Carlos Sainz lleva escuchando desde hace quince años la misma letanía: "Sasar, ras, sasar, ras". Así sabe si tiene que sacrificar el trazado correcto en la primera curva para entrar mejor colocado en las siguientes (sasar) o si debe cortar el recorrido por la cuneta (ras). Es una retahíla de palabras que repite siempre su copiloto Luis Moya con el mismo tono de voz, tan peculiar en él. Los 151 rallys que han corrido juntos equivalen a unas 900 horas, incluidos entrenamientos, escuchando "sasar, ras, sasar, ras", es decir como si uno estuviera durante 37 días oyendo ininterrumpidamente lo mismo.

Noticias relacionadas

Ahora Sainz se va a encontrar con una voz distinta. Las notas serán las mismas, pero no el tono ni la cadencia. Todo va a ser nuevo para él. Por eso hay que descubrirse ante Carlos Sainz. Que Moya no se haya recuperado para estar hoy junto a él en el Rally de Cataluña ya es razón suficiente para que hubiera decidido no salir. Los rallys se corren por parejas y si ésta se rompe, un copiloto no se improvisa de la noche a la mañana. El copiloto no conduce, pero anticipa al piloto lo que va a venir y lo que hay que hacer. Las maniobras se suceden a velocidad de vértigo y no hay tiempo para pensar, sólo de conducir.

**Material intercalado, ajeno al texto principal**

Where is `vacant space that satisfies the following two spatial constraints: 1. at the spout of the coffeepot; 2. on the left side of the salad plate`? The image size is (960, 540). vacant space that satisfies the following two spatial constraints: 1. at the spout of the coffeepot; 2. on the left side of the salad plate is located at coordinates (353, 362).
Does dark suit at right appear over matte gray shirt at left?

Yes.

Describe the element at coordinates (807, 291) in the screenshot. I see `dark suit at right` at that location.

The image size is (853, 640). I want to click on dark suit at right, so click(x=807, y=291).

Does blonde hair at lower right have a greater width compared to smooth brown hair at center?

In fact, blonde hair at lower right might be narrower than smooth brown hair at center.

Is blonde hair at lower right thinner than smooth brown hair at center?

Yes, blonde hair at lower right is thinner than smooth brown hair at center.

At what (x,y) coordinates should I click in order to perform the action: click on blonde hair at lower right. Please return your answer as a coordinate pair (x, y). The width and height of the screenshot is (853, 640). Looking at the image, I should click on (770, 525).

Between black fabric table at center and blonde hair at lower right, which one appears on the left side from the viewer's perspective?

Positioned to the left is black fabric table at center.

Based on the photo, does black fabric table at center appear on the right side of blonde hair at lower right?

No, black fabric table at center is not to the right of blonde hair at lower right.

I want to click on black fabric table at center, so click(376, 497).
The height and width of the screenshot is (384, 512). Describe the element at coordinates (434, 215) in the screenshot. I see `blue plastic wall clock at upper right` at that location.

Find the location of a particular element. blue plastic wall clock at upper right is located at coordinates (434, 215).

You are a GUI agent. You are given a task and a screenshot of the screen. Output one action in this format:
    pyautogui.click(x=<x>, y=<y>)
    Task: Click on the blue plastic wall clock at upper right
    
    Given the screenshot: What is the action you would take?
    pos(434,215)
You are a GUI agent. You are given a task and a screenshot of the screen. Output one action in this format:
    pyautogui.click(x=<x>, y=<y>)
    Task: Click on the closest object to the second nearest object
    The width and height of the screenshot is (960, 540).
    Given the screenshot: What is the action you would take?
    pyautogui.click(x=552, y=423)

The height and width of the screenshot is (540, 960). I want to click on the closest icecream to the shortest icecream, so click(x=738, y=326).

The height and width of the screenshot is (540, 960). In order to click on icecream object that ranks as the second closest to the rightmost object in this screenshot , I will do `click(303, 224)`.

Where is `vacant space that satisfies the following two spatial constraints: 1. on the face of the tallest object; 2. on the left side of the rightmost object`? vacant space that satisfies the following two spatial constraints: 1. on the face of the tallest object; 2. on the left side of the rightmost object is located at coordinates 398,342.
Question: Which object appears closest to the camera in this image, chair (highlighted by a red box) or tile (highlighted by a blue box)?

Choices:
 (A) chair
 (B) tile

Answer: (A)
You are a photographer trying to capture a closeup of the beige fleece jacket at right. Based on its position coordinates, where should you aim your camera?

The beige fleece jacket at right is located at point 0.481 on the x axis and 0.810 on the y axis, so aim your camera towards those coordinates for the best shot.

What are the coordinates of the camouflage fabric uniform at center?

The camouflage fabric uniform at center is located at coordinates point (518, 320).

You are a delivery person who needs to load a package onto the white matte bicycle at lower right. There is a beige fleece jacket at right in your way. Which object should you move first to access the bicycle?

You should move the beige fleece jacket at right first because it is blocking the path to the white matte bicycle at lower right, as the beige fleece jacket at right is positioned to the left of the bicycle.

A partir de hoy, Sainz se va a poner en manos de una voz que le resultará extraña y no irá tan sincronizada como la de Moya a la entrada de cada curva a mil por hora. Es para descubrirse. Ha aceptado un reto desconocido y es todo un gesto. Lo hace, además, en una carrera en la que los Citroen y los Peugeot le van a pasar como balas, porque el rally es en asfalto. Para más inri, Puras —una fea competencia les mantiene enfrentados— estará entre sus rivales. Esta vez Sainz tendrá licencia para no quejarse de la suerte. Cuanto haga en este rally estará muy por encima de lo que se pueda esperar de él.